→ Task description
Among the entries below, find the lines that hold the word "color" and report them.

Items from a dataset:
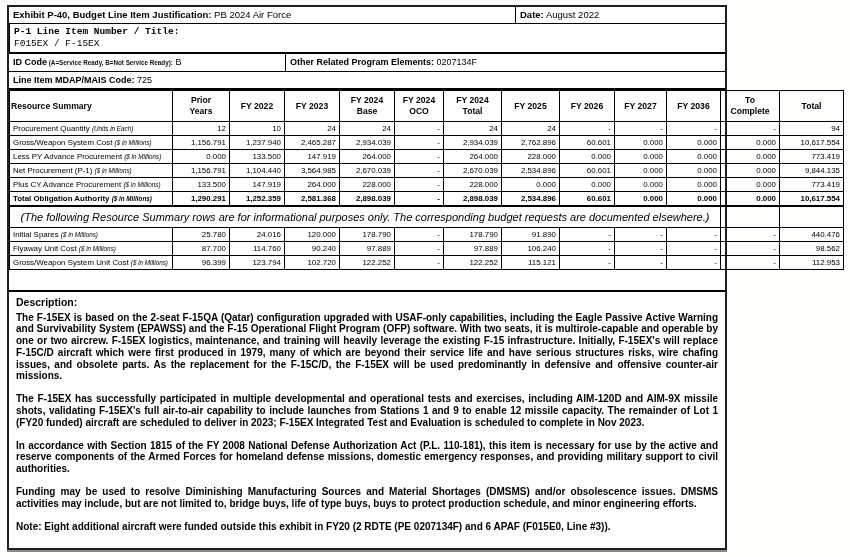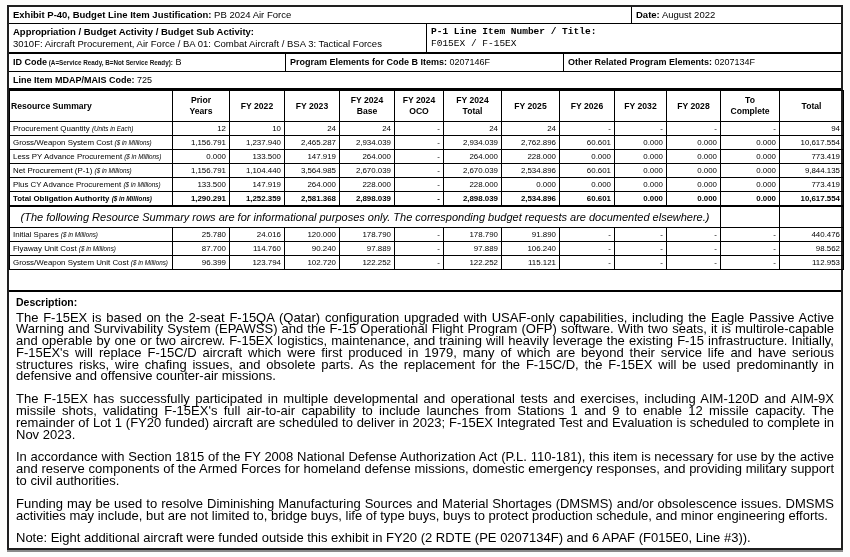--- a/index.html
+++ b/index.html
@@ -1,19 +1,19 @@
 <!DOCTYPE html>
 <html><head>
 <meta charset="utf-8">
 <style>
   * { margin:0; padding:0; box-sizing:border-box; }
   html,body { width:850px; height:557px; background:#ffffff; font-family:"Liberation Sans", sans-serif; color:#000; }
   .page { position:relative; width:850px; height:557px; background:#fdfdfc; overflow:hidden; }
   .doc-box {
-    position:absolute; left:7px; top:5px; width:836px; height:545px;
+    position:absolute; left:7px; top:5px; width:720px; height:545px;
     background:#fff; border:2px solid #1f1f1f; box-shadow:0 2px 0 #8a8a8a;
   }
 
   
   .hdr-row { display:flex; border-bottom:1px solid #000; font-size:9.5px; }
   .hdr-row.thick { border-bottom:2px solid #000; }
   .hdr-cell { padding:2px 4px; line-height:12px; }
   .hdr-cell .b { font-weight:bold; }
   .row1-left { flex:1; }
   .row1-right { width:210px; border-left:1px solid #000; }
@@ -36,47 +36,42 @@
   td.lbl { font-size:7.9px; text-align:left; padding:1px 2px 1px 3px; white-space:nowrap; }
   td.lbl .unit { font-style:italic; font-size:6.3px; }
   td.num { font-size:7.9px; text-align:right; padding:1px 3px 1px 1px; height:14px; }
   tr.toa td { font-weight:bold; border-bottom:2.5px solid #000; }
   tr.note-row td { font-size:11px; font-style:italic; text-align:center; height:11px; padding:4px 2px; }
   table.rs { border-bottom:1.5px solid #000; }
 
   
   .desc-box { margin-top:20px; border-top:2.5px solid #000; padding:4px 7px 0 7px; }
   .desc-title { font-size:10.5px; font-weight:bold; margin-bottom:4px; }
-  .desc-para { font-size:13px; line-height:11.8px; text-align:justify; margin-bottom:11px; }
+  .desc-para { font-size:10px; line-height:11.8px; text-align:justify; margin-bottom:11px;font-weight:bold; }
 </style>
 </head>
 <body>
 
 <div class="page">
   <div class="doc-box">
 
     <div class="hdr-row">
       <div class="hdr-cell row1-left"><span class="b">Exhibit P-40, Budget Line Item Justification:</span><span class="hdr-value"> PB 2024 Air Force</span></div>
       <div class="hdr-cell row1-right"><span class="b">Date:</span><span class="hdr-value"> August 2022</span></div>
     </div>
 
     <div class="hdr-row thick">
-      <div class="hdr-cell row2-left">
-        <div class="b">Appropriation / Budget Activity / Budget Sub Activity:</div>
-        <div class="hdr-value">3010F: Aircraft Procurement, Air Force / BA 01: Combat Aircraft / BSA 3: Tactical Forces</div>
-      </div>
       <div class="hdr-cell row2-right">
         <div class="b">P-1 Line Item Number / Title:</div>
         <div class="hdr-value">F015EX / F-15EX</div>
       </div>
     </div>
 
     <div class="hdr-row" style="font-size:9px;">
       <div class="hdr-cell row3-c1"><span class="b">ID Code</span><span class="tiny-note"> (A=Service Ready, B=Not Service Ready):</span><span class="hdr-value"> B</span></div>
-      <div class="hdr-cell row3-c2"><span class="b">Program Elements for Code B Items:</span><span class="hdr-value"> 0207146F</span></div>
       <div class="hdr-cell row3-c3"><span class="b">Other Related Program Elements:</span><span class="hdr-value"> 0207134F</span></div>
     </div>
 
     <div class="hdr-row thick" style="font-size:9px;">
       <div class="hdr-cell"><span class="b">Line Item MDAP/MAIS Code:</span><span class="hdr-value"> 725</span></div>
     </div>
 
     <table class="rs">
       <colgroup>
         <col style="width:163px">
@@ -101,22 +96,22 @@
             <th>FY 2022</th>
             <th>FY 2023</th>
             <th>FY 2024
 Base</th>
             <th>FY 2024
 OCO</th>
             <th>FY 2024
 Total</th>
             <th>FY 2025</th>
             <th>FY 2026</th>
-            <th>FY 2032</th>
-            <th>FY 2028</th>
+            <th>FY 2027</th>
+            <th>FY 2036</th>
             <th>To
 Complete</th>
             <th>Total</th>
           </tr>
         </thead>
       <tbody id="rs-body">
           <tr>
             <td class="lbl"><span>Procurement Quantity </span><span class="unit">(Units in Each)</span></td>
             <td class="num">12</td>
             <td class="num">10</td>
--
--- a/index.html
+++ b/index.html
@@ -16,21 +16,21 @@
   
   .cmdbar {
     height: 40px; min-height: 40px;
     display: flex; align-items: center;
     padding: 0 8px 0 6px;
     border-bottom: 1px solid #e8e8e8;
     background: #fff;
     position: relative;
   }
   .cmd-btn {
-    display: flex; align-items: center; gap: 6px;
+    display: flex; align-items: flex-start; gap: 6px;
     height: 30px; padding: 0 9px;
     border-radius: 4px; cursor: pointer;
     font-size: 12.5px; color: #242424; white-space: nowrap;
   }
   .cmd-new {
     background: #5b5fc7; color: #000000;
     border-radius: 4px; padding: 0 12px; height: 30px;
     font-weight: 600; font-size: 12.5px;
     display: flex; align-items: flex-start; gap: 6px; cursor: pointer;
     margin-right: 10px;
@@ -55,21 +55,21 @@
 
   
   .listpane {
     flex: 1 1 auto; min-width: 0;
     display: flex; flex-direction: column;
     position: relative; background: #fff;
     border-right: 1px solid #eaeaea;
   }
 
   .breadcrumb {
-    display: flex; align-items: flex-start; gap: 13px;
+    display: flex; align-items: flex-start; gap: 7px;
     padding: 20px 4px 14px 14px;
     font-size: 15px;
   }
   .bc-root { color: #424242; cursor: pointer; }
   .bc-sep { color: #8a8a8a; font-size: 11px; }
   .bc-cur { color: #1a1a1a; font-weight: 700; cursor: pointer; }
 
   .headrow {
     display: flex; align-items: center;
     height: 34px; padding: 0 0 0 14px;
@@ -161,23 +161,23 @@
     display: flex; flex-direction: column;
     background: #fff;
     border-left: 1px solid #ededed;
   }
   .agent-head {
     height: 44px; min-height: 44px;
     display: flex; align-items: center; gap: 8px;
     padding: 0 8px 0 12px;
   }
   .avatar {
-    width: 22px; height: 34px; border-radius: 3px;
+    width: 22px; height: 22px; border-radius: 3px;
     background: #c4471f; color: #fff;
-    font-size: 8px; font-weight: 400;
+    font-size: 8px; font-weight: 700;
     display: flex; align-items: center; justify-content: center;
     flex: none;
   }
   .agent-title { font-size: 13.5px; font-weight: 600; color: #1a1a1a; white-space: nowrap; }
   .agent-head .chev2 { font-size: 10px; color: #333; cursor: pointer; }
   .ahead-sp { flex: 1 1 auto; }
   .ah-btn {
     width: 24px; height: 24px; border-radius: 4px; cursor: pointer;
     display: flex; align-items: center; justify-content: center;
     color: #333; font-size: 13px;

→ Answer
   html,body { width:850px; height:557px; background:#ffffff; font-family:"Liberation Sans", sans-serif; color:#000; }
     font-size: 12.5px; color: #242424; white-space: nowrap;
     background: #5b5fc7; color: #000000;
   .bc-root { color: #424242; cursor: pointer; }
   .bc-sep { color: #8a8a8a; font-size: 11px; }
   .bc-cur { color: #1a1a1a; font-weight: 700; cursor: pointer; }
     background: #c4471f; color: #fff;
   .agent-title { font-size: 13.5px; font-weight: 600; color: #1a1a1a; white-space: nowrap; }
   .agent-head .chev2 { font-size: 10px; color: #333; cursor: pointer; }
     color: #333; font-size: 13px;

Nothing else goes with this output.